I recently wrote about changes to certificate-based authentication affecting Always On VPN implementations. These changes were introduced by Microsoft’s security update KB5014754. When the update is installed on domain controllers and enterprise Certification Authorities (CAs), administrators can perform strong user mapping for certificates used for Active Directory authentication. However, when first introduced, the update came with some serious limitations that prevented administrators from enabling full enforcement mode for certificate mapping.
Limitations
When KB5014754 is installed on an enterprise issuing CA, a new certificate extension (1.3.6.1.4.1.311.25.2) is added to the issued certificate that includes the principal’s (user or device) Security Identifier (SID). However, this only occurs when an online template is used. An online template is one with the subject name built from Active Directory information. The SID is not embedded in certificates issued using an offline template. Offline templates are templates where the subject name is supplied in the request. There are two scenarios where this causes problems for Always On VPN.
Microsoft Intune
Certificates delivered with Microsoft Intune via the Intune Certificate Connector use an offline template. This applies to certificates using PKCS or SCEP. Today, the SID is not embedded by issuing CAs using offline templates.
Azure Conditional Access
The short-lived certificate issued by Azure when Conditional Access is configured for Always On VPN did not include the SID. However, that recently changed.
Recent Updates
Today we can scratch Azure Conditional Access off the list of limitations for Always On VPN. Microsoft recently introduced support for the new SID extension in Azure Conditional Access certificates, as shown here.
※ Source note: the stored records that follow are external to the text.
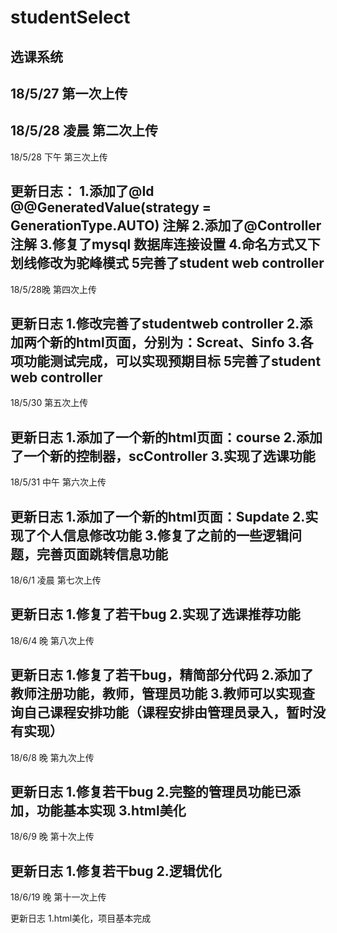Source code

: ﻿# studentSelect
选课系统
---------------------------------
18/5/27
第一次上传
---------------------------------
18/5/28 凌晨
第二次上传
---------------------------------
18/5/28 下午
第三次上传

更新日志：
1.添加了@Id @@GeneratedValue(strategy = GenerationType.AUTO) 注解
2.添加了@Controller 注解
3.修复了mysql 数据库连接设置
4.命名方式又下划线修改为驼峰模式
5完善了student  web controller
---------------------------------
18/5/28晚
第四次上传

更新日志
1.修改完善了studentweb controller
2.添加两个新的html页面，分别为：Screat、Sinfo
3.各项功能测试完成，可以实现预期目标
5完善了student  web controller
---------------------------------
18/5/30
第五次上传

更新日志
1.添加了一个新的html页面：course
2.添加了一个新的控制器，scController
3.实现了选课功能
---------------------------------
18/5/31 中午
第六次上传

更新日志
1.添加了一个新的html页面：Supdate
2.实现了个人信息修改功能
3.修复了之前的一些逻辑问题，完善页面跳转信息功能
---------------------------------
18/6/1 凌晨
第七次上传

更新日志
1.修复了若干bug
2.实现了选课推荐功能
---------------------------------
18/6/4 晚
第八次上传

更新日志
1.修复了若干bug，精简部分代码
2.添加了教师注册功能，教师，管理员功能
3.教师可以实现查询自己课程安排功能（课程安排由管理员录入，暂时没有实现）
---------------------------------
18/6/8 晚
第九次上传

更新日志
1.修复若干bug
2.完整的管理员功能已添加，功能基本实现
3.html美化
---------------------------------
18/6/9 晚
第十次上传

更新日志
1.修复若干bug
2.逻辑优化
---------------------------------
18/6/19 晚
第十一次上传

更新日志
1.html美化，项目基本完成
Now when an Azure Conditional Access certificate is issued to an on-premises user or device account that is synced with Azure Active Directory, Azure Conditional Access will include the SID information in the issued short-lived certificate.
Intune
Unfortunately, we’re still waiting for Microsoft to address the limitation with certificates delivered using Microsoft Intune. Hopefully we’ll see an update for that later this year.
Additional Information
Certificate-Based Authentication Changes and Always On VPN
Microsoft Intune Certificate Connector Service Account and PKCS
Lidor
/ August 22, 2023Hi Richard, any news regarding the Intune support for strong name?
Richard M. Hicks
/ August 22, 2023Not for the Azure CA certificate, no.